## Work request
When a line below holds the string "produktu", show that line.

········

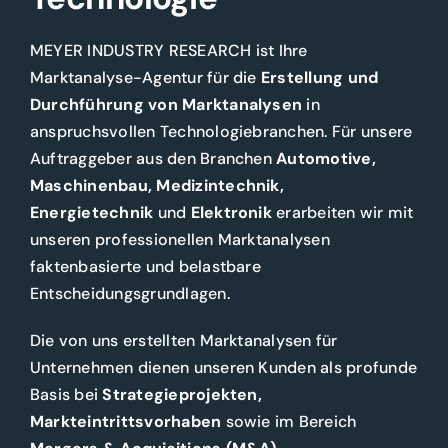
MEYER INDUSTRY RESEARCH ist Ihre
Marktanalyse-Agentur für die
Erstellung und
Durchführung von Marktanalysen
in
anspruchsvollen Technologiebranchen. Für unsere
Auftraggeber aus den Branchen
Automotive,
Maschinenbau, Medizintechnik,
Energietechnik
und
Elektronik
erarbeiten wir mit
unseren professionellen Marktanalysen
faktenbasierte und belastbare
Entscheidungsgrundlagen.
Die von uns erstellten Marktanalysen für
Unternehmen dienen unseren Kunden als profunde
Basis bei
Strategieprojekten,
Markteintrittsvorhaben
sowie im Bereich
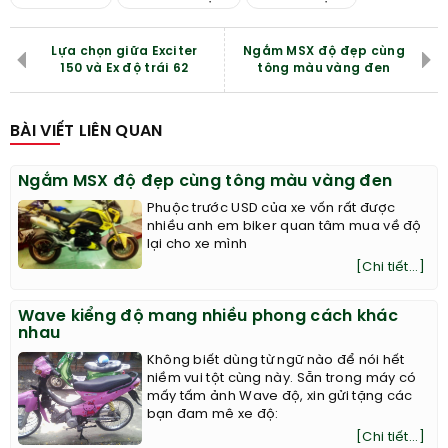
Lựa chọn giữa Exciter
Ngắm MSX độ đẹp cùng
150 và Ex độ trái 62
tông màu vàng đen
BÀI VIẾT LIÊN QUAN
Ngắm MSX độ đẹp cùng tông màu vàng đen
Phuộc trước USD của xe vốn rất được
nhiều anh em biker quan tâm mua về độ
lại cho xe mình
[Chi tiết...]
Wave kiểng độ mang nhiều phong cách khác
nhau
Không biết dùng từ ngữ nào để nói hết
niềm vui tột cùng này. Sẵn trong máy có
mấy tấm ảnh Wave độ, xin gửi tặng các
bạn đam mê xe độ:
[Chi tiết...]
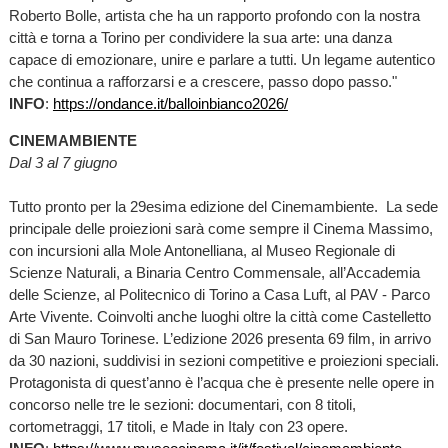
Roberto Bolle, artista che ha un rapporto profondo con la nostra
città e torna a Torino per condividere la sua arte: una danza
capace di emozionare, unire e parlare a tutti. Un legame autentico
che continua a rafforzarsi e a crescere, passo dopo passo."
INFO
:
https://ondance.it/balloinbianco2026/
CINEMAMBIENTE
Dal 3 al 7 giugno
Tutto pronto per la 29esima edizione del Cinemambiente. La sede
principale delle proiezioni sarà come sempre il Cinema Massimo,
con incursioni alla Mole Antonelliana, al Museo Regionale di
Scienze Naturali, a Binaria Centro Commensale, all’Accademia
delle Scienze, al Politecnico di Torino a Casa Luft, al PAV - Parco
Arte Vivente. Coinvolti anche luoghi oltre la città come Castelletto
di San Mauro Torinese. L’edizione 2026 presenta 69 film, in arrivo
da 30 nazioni, suddivisi in sezioni competitive e proiezioni speciali.
Protagonista di quest’anno è l’acqua che è presente nelle opere in
concorso nelle tre le sezioni: documentari, con 8 titoli,
cortometraggi, 17 titoli, e Made in Italy con 23 opere.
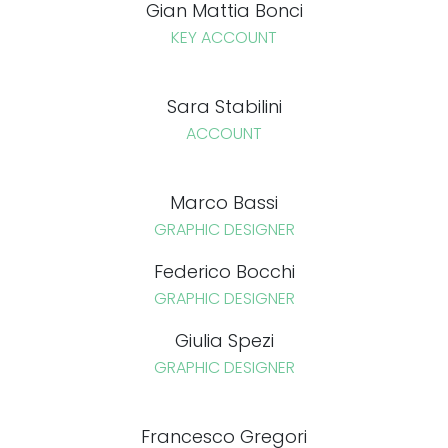
Gian Mattia Bonci
KEY ACCOUNT
Sara Stabilini
ACCOUNT
Marco Bassi
GRAPHIC DESIGNER
Federico Bocchi
GRAPHIC DESIGNER
Giulia Spezi
GRAPHIC DESIGNER
Francesco Gregori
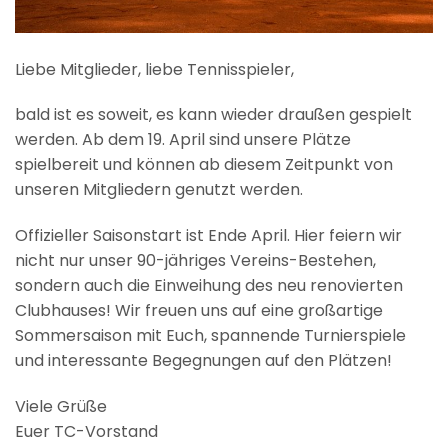
Liebe Mitglieder, liebe Tennisspieler,
bald ist es soweit, es kann wieder draußen gespielt
werden. Ab dem 19. April sind unsere Plätze
spielbereit und können ab diesem Zeitpunkt von
unseren Mitgliedern genutzt werden.
Offizieller Saisonstart ist Ende April. Hier feiern wir
nicht nur unser 90-jähriges Vereins-Bestehen,
sondern auch die Einweihung des neu renovierten
Clubhauses! Wir freuen uns auf eine großartige
Sommersaison mit Euch, spannende Turnierspiele
und interessante Begegnungen auf den Plätzen!
Viele Grüße
Euer TC-Vorstand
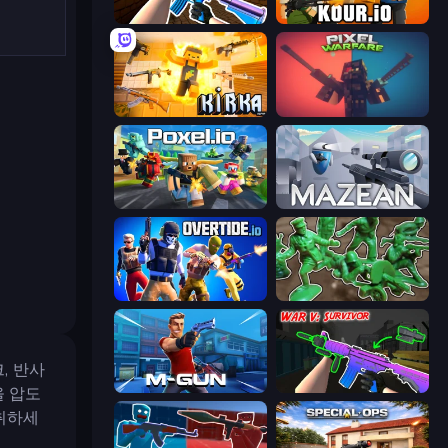
KS Z
Kour.io
Kirka.io
Pixel Warfare
Poxel.io
Mazean
Overtide.io
Soldiers - Capture and Control!
, 반사
Muscle Gun.IO
War V: Survivor
을 압도
취하세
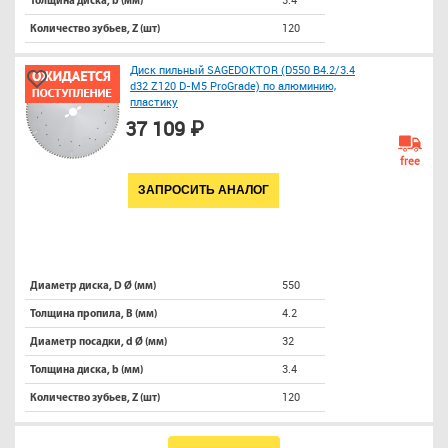
Толщина диска, b (мм)
120
Количество зубьев, Z (шт)
Диск пильный SAGEDOKTOR (D550 B4.2/3.4
d32 Z120 D-M5 ProGrade) по алюминию,
пластику
37 109 ₽
free
ЗАПРОСИТЬ АНАЛОГ
550
Диаметр диска, D Ø (мм)
4.2
Толщина пропила, B (мм)
32
Диаметр посадки, d Ø (мм)
3.4
Толщина диска, b (мм)
120
Количество зубьев, Z (шт)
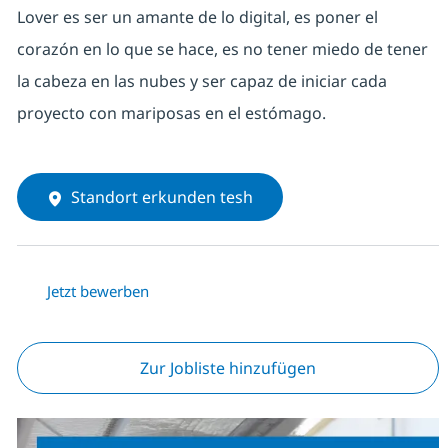
Lover es ser un amante de lo digital, es poner el
corazón en lo que se hace, es no tener miedo de tener
la cabeza en las nubes y ser capaz de iniciar cada
proyecto con mariposas en el estómago.
Standort erkunden tesh
Jetzt bewerben
Zur Jobliste hinzufügen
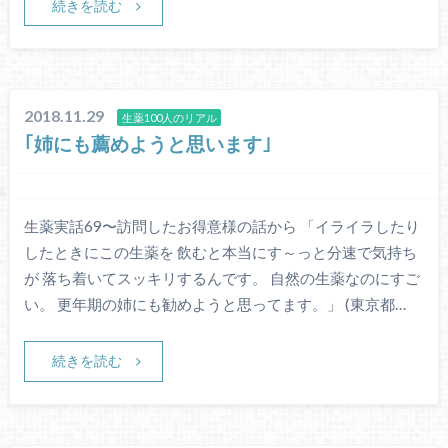
続きを読む
2018.11.29
生薬100人のリアル
｢姉にも薦めようと思います｣
生薬実話69〜訪問したお得意様の話から 「イライラしたり
したときにこの生薬を 飲むと本当にす～っと分速で気持ち
が 落ち着いてスッキリするんです。 自然の生薬なのにすご
い。 更年期の姉にも勧めようと思ってます。」 (東京都…
続きを読む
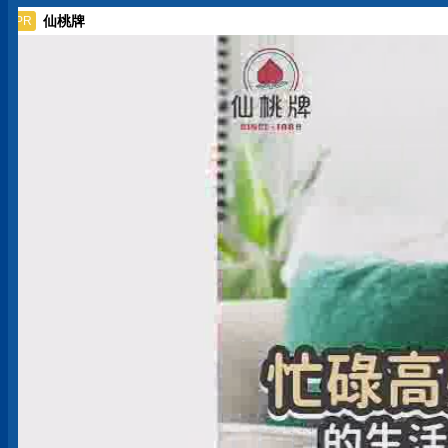
仙桃牌
PR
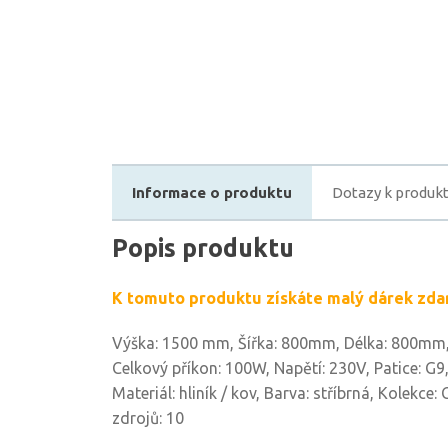
Informace o produktu
Dotazy k produk
Popis produktu
K tomuto produktu získáte malý dárek zda
Výška: 1500 mm, Šířka: 800mm, Délka: 800mm, 
Celkový příkon: 100W, Napětí: 230V, Patice: G9,
Materiál: hliník / kov, Barva: stříbrná, Kolekce
zdrojů: 10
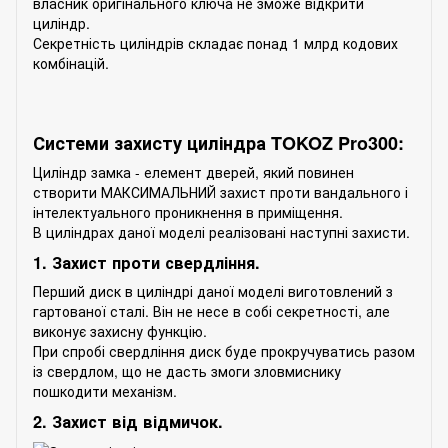
власник оригінального ключа не зможе відкрити
циліндр.
Секретність циліндрів складає понад 1 млрд кодових
комбінацій.
Системи захисту циліндра TOKOZ Pro300:
Циліндр замка - елемент дверей, який повинен
створити МАКСИМАЛЬНИЙ захист проти вандального і
інтелектуального проникнення в приміщення.
В циліндрах даної моделі реалізовані наступні захисти.
1. Захист проти свердління.
Перший диск в циліндрі даної моделі виготовлений з
гартованої сталі. Він не несе в собі секретності, але
виконує захисну функцію.
При спробі свердління диск буде прокручуватись разом
із свердлом, що не дасть змоги зловмиснику
пошкодити механізм.
2. Захист від відмичок.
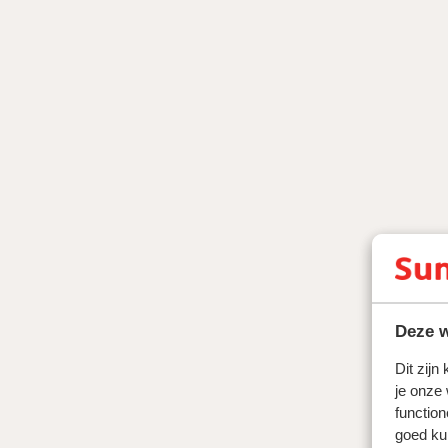
Deze w
Dit zijn
je onze
function
goed ku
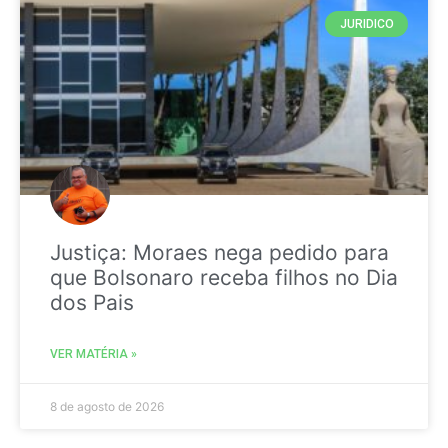
JURIDICO
Justiça: Moraes nega pedido para
que Bolsonaro receba filhos no Dia
dos Pais
VER MATÉRIA »
8 de agosto de 2026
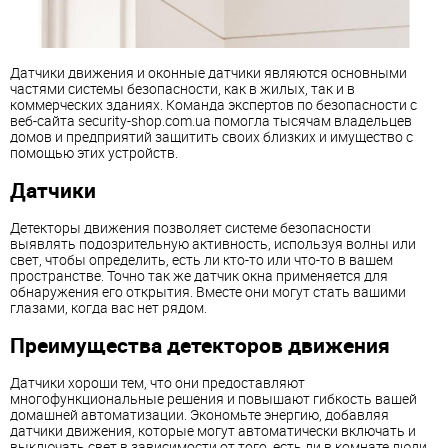
Датчики движения и оконные датчики являются основными
частями системы безопасности, как в жилых, так и в
коммерческих зданиях. Команда экспертов по безопасности с
веб-сайта security-shop.com.ua помогла тысячам владельцев
домов и предприятий защитить своих близких и имущество с
помощью этих устройств.
Датчики
Детекторы движения позволяет системе безопасности
выявлять подозрительную активность, используя волны или
свет, чтобы определить, есть ли кто-то или что-то в вашем
пространстве. Точно так же датчик окна применяется для
обнаружения его открытия. Вместе они могут стать вашими
глазами, когда вас нет рядом.
Преимущества детекторов движения
Датчики хороши тем, что они предоставляют
многофункциональные решения и повышают гибкость вашей
домашней автоматизации. Экономьте энергию, добавляя
датчики движения, которые могут автоматически включать и
выключать свет в зависимости от того, есть ли в комнате люди.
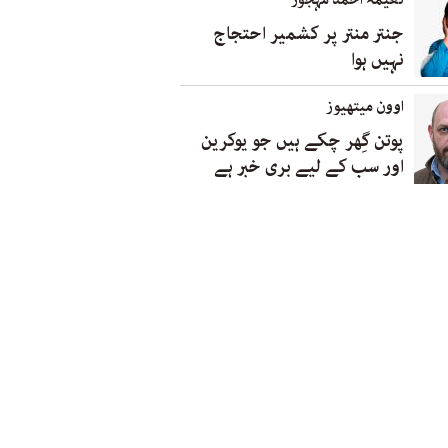
جنتر منتر پر کشمیر احتجاج
نہیں ہوا
اوون میتھیوز
پوتن گِھر چکے ہیں جو یوکرین
اور سب کے لیے بری خبر ہے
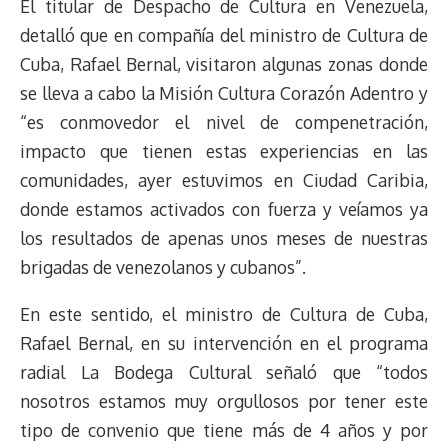
El titular de Despacho de Cultura en Venezuela,
detalló que en compañía del ministro de Cultura de
Cuba, Rafael Bernal, visitaron algunas zonas donde
se lleva a cabo la Misión Cultura Corazón Adentro y
“es conmovedor el nivel de compenetración,
impacto que tienen estas experiencias en las
comunidades, ayer estuvimos en Ciudad Caribia,
donde estamos activados con fuerza y veíamos ya
los resultados de apenas unos meses de nuestras
brigadas de venezolanos y cubanos”.
En este sentido, el ministro de Cultura de Cuba,
Rafael Bernal, en su intervención en el programa
radial La Bodega Cultural señaló que “todos
nosotros estamos muy orgullosos por tener este
tipo de convenio que tiene más de 4 años y por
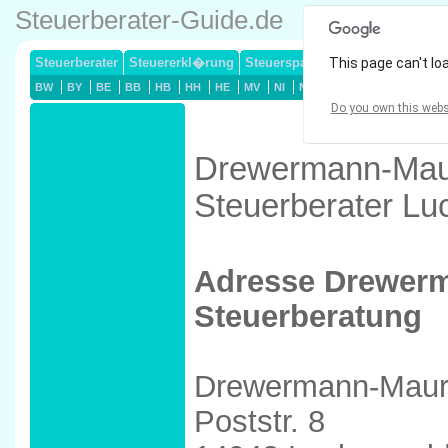
Steuerberater-Guide.de
Steuerberater
Steuererkl�rung
Steuersparmodelle
This page can't lo
Lohnsteuerj
BW
BY
BE
BB
HB
HH
HE
MV
NI
NW
RP
SL
SN
ST
Do you own this webs
Drewermann-Mauri
Steuerberater L
Adresse Drewerm
Steuerberatung
Drewermann-Mauri
Poststr. 8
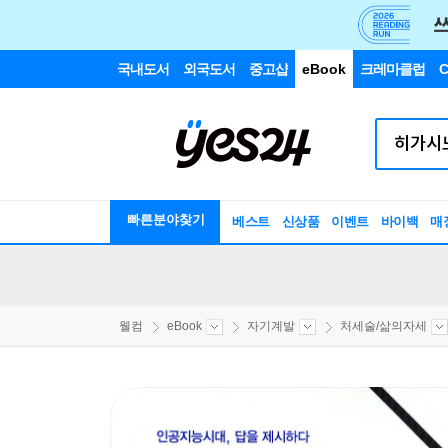
국내도서
외국도서
중고샵
eBook
크레마클럽
C
빠른분야찾기
베스트
신상품
이벤트
바이백
매
웰컴
eBook
자기계발
처세술/삶의자세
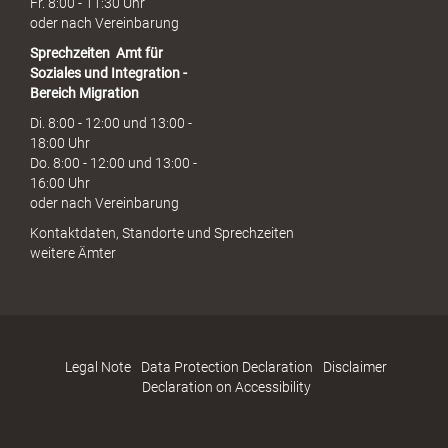
Fr. 8:00 - 11:30 Uhr
oder nach Vereinbarung
Sprechzeiten
Amt für
Soziales und Integration -
Bereich Migration
Di. 8:00 - 12:00 und 13:00 -
18:00 Uhr
Do. 8:00 - 12:00 und 13:00 -
16:00 Uhr
oder nach Vereinbarung
Kontaktdaten, Standorte und Sprechzeiten
weitere Ämter
Legal Note
Data Protection Declaration
Disclaimer
Declaration on Accessibility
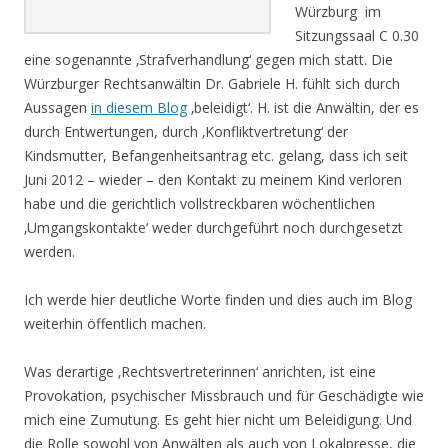
Würzburg im
Sitzungssaal C 0.30
eine sogenannte ‚Strafverhandlung‘ gegen mich statt. Die
Würzburger Rechtsanwältin Dr. Gabriele H. fühlt sich durch
Aussagen
in diesem Blog
‚beleidigt‘. H. ist die Anwältin, der es
durch Entwertungen, durch ‚Konfliktvertretung‘ der
Kindsmutter, Befangenheitsantrag etc. gelang, dass ich seit
Juni 2012 – wieder – den Kontakt zu meinem Kind verloren
habe und die gerichtlich vollstreckbaren wöchentlichen
‚Umgangskontakte‘ weder durchgeführt noch durchgesetzt
werden.
Ich werde hier deutliche Worte finden und dies auch im Blog
weiterhin öffentlich machen.
Was derartige ‚Rechtsvertreterinnen‘ anrichten, ist eine
Provokation, psychischer Missbrauch und für Geschädigte wie
mich eine Zumutung. Es geht hier nicht um Beleidigung. Und
die Rolle sowohl von Anwälten als auch von Lokalpresse, die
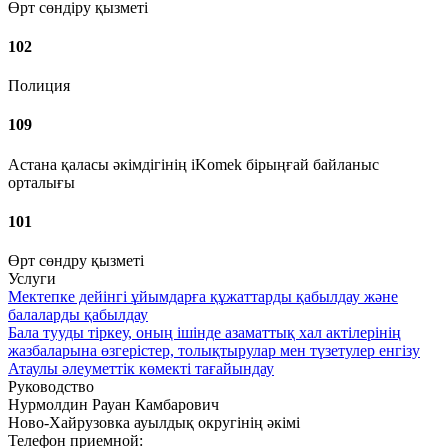
Өрт сөндіру қызметі
102
Полиция
109
Астана қаласы әкімдігінің iKomek бірыңғай байланыс
орталығы
101
Өрт сөндру қызметі
Услуги
Мектепке дейінгі ұйымдарға құжаттарды қабылдау және
балаларды қабылдау
Бала тууды тіркеу, оның ішінде азаматтық хал актілерінің
жазбаларына өзгерістер, толықтырулар мен түзетулер енгізу
Атаулы әлеуметтік көмекті тағайындау
Руководство
Нурмолдин Рауан Камбарович
Ново-Хайрузовка ауылдық округінің әкімі
Телефон приемной:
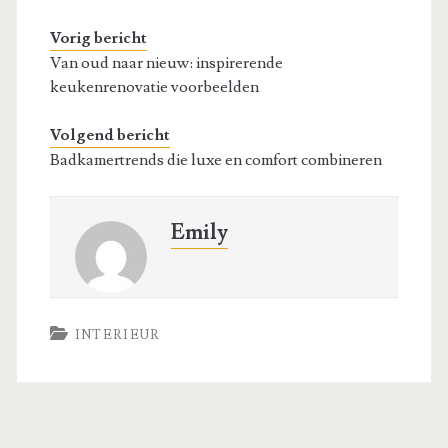
Vorig bericht
Van oud naar nieuw: inspirerende
keukenrenovatie voorbeelden
Volgend bericht
Badkamertrends die luxe en comfort combineren
Emily
INTERIEUR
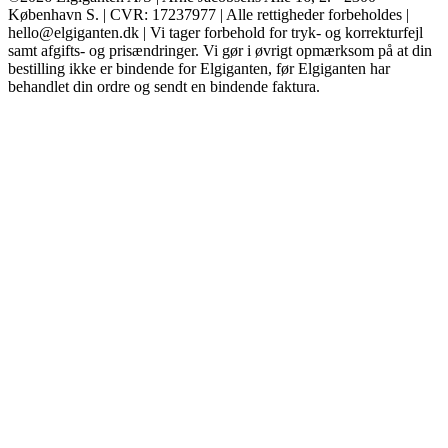
København S. | CVR: 17237977 | Alle rettigheder forbeholdes |
hello@elgiganten.dk | Vi tager forbehold for tryk- og korrekturfejl
samt afgifts- og prisændringer. Vi gør i øvrigt opmærksom på at din
bestilling ikke er bindende for Elgiganten, før Elgiganten har
behandlet din ordre og sendt en bindende faktura.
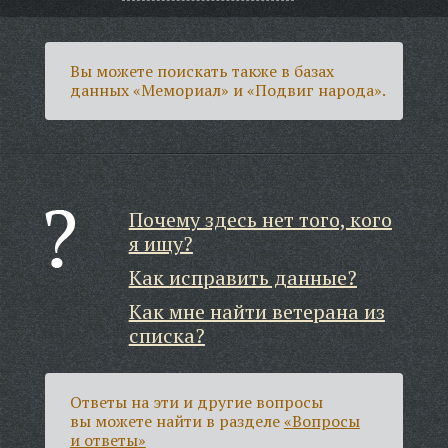
Вы можете поискать также в базах
данных «Мемориал» и «Подвиг народа».
Почему здесь нет того, кого
я ищу?
Как исправить данные?
Как мне найти ветерана из
списка?
Ответы на эти и другие вопросы
вы можете найти в разделе
«Вопросы
и ответы»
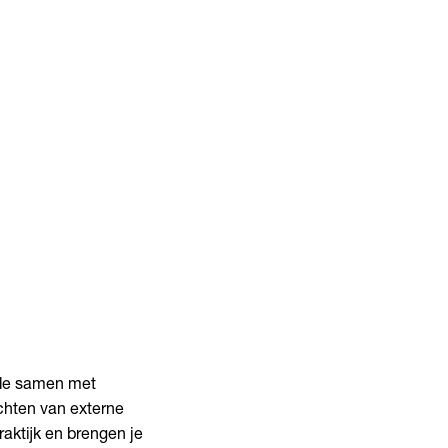
iode samen met
hten van externe
aktijk en brengen je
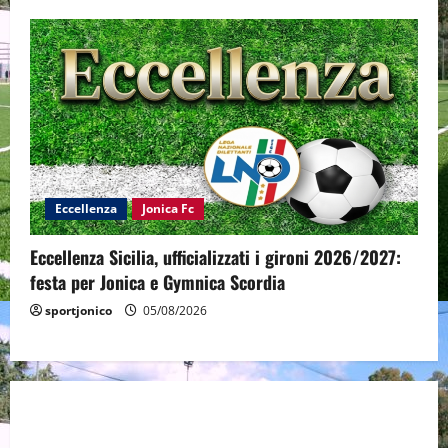
Eccellenza
Jonica Fc
Eccellenza Sicilia, ufficializzati i gironi 2026/2027:
festa per Jonica e Gymnica Scordia
sportjonico
05/08/2026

········

## Response to this exercise
Informace o produktu
Popis produktu
K tomuto produktu získáte malý dárek zda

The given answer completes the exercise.